OpenMined / courses

A place where our community can discuss OpenMined Courses, including posting questions, sharing feedback, or providing comments for discussion!
http://courses.openmined.org
168 stars 74 forks source link

Split nn speedup #318

Open KeremTurgutlu opened 3 years ago

KeremTurgutlu commented 3 years ago

Description

Affected Dependencies

None.

How has this been tested?

review-notebook-app[bot] commented 3 years ago

Check out this pull request on  ReviewNB

See visual diffs & provide feedback on Jupyter Notebooks.


Powered by ReviewNB

noise-field commented 3 years ago

Hi, @KeremTurgutlu!

May I suggest another improvement to this PR? (I could have added another PR of my own, but I think resolving conflicts would be quite difficult then). The main thing that slows the computation down here is the use of batch size=1. Do you think we could get rid of this data_test_loader2 altogether and do something like (incorporating both your changes and larger batches):

imgs = []
intermediate_activations = []
total_correct = 0

model_loaded.eval()
with torch.no_grad():
    for i, (images, labels) in tqdm(enumerate(data_test_loader), total=len(data_test_loader)):  # <- note the data_test_loader here
        imgs.append(images.view(images.shape[0], -1))

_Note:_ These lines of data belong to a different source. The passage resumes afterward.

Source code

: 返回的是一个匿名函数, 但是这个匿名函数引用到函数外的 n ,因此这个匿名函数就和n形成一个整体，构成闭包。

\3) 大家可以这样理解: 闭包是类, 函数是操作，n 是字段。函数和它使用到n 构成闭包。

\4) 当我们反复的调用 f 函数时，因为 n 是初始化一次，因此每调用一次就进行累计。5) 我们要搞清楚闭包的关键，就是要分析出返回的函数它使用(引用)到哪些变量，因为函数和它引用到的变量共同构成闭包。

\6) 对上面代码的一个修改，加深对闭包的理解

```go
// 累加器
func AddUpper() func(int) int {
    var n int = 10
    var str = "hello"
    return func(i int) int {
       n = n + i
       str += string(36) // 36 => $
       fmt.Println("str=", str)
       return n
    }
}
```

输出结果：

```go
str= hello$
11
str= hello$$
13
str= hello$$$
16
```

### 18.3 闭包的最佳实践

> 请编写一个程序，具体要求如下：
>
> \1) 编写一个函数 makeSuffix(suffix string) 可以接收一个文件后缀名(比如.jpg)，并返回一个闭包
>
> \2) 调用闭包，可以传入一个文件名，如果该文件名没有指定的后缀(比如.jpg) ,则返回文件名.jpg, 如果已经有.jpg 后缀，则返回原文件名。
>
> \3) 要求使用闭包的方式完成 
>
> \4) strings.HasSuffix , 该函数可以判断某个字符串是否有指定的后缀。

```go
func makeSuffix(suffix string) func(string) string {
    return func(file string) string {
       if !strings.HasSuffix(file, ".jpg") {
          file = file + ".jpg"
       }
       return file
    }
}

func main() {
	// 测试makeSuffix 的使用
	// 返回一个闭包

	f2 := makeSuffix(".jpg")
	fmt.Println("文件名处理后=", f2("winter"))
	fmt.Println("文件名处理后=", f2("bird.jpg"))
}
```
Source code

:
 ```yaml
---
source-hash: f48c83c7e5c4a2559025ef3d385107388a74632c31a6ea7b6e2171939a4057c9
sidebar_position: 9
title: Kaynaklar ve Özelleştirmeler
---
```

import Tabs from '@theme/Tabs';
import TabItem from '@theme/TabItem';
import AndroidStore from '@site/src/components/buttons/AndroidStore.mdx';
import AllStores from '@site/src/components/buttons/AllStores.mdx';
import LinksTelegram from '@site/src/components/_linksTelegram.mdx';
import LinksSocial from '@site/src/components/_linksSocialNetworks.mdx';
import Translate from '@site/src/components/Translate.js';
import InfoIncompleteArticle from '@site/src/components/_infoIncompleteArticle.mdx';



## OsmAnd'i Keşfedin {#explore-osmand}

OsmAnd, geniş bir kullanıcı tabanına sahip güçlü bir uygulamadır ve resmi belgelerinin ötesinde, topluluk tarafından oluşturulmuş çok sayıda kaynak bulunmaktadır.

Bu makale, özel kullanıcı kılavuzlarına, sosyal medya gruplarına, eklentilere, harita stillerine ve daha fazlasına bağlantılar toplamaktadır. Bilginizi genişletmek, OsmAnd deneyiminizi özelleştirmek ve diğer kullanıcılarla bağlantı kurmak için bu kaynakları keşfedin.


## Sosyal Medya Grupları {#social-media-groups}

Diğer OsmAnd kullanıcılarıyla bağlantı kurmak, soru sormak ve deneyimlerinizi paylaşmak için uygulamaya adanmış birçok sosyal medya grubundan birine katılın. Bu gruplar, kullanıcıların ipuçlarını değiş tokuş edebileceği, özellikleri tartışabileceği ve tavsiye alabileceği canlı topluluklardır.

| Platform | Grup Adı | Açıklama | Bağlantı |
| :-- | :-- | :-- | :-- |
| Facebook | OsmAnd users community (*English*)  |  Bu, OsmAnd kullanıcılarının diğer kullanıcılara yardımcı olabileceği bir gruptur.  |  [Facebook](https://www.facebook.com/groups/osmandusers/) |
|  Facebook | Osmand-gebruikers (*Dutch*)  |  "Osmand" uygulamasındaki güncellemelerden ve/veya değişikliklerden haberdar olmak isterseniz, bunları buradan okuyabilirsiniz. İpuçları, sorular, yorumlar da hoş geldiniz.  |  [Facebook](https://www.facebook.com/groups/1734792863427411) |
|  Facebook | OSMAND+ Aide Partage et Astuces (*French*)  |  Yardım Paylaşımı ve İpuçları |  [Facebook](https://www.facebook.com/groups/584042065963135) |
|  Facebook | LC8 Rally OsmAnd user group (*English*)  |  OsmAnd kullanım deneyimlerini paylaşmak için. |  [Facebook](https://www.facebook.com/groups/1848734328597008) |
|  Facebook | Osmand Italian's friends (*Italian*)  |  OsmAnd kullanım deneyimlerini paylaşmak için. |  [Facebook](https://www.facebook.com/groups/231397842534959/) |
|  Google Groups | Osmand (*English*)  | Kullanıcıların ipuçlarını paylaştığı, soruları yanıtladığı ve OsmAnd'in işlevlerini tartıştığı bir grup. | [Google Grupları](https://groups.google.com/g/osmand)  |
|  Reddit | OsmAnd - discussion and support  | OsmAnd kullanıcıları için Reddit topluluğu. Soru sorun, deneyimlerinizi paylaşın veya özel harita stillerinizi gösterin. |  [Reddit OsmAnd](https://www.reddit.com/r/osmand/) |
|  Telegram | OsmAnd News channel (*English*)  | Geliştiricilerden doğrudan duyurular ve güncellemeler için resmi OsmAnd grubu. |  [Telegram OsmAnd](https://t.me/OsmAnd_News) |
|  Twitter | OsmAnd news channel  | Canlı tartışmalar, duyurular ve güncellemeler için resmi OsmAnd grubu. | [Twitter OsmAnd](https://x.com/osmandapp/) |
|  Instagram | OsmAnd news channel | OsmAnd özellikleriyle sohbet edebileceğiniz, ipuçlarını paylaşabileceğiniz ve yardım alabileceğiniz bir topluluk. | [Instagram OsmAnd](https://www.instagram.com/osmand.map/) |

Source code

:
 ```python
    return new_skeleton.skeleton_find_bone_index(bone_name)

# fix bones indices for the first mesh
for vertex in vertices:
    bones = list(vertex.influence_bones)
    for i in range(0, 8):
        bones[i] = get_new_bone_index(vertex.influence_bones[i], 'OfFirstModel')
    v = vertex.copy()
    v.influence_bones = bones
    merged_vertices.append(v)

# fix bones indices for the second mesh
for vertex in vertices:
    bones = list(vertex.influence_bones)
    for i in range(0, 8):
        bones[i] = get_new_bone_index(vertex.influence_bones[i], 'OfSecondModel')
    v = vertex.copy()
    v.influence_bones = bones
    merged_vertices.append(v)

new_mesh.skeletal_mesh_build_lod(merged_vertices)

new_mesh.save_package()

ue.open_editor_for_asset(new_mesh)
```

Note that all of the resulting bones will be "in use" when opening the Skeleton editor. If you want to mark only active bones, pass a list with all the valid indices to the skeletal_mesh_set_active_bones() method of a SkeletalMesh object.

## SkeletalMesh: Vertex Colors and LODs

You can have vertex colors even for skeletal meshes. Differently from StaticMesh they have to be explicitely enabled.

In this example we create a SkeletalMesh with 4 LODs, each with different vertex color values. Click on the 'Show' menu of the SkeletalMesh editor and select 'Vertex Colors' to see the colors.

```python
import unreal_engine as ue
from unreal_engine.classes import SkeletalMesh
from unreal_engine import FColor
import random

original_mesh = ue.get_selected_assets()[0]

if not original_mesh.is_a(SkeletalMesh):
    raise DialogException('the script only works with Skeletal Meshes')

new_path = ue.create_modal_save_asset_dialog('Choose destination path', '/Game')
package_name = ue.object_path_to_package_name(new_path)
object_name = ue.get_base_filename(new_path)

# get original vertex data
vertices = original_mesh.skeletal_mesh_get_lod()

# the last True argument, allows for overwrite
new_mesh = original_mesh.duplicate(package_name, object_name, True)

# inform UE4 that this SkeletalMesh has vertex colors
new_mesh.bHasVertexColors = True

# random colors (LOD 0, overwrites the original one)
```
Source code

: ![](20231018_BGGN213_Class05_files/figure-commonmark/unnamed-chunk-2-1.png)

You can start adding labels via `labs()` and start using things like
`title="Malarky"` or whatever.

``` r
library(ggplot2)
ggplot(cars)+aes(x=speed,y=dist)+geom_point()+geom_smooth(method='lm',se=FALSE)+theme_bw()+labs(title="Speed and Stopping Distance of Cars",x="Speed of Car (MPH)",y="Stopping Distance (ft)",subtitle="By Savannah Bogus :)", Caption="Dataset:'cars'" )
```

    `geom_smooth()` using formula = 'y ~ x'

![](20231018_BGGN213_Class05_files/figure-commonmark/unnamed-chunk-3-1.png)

        x = model_loaded.convnet(images)
        intermediate_activations.append(x.view(x.shape[0], -1))

    np.save("images", torch.cat(imgs).numpy())
    np.save("intermediate_act", torch.cat(intermediate_activations).numpy())

This will make the code run another 4 times faster.

Another suggestion is to add

np.random.seed(0)  # or any number you like

before each of the two cells that calculate MI, because as far as I can see the estimation algorithm is randomized, so the results can be different each time, especially if you only use 1000 data points. You might also want to change the expected results in the last markdown cell accordingly.

KeremTurgutlu commented 3 years ago

Thanks for the suggestion, I will update the PR once I have time!

before each of the two cells that calculate MI, because as far as I can see the estimation algorithm is randomized, so the results can be different each time, especially if you only use 1000 data points. You might also want to change the expected results in the last markdown cell accordingly.

Makes sense. I actually wanted to find another library which implements MI. If you know any feel free to share, the library used in the notebook require manual download I guess, and couldn't find it in pip or github either.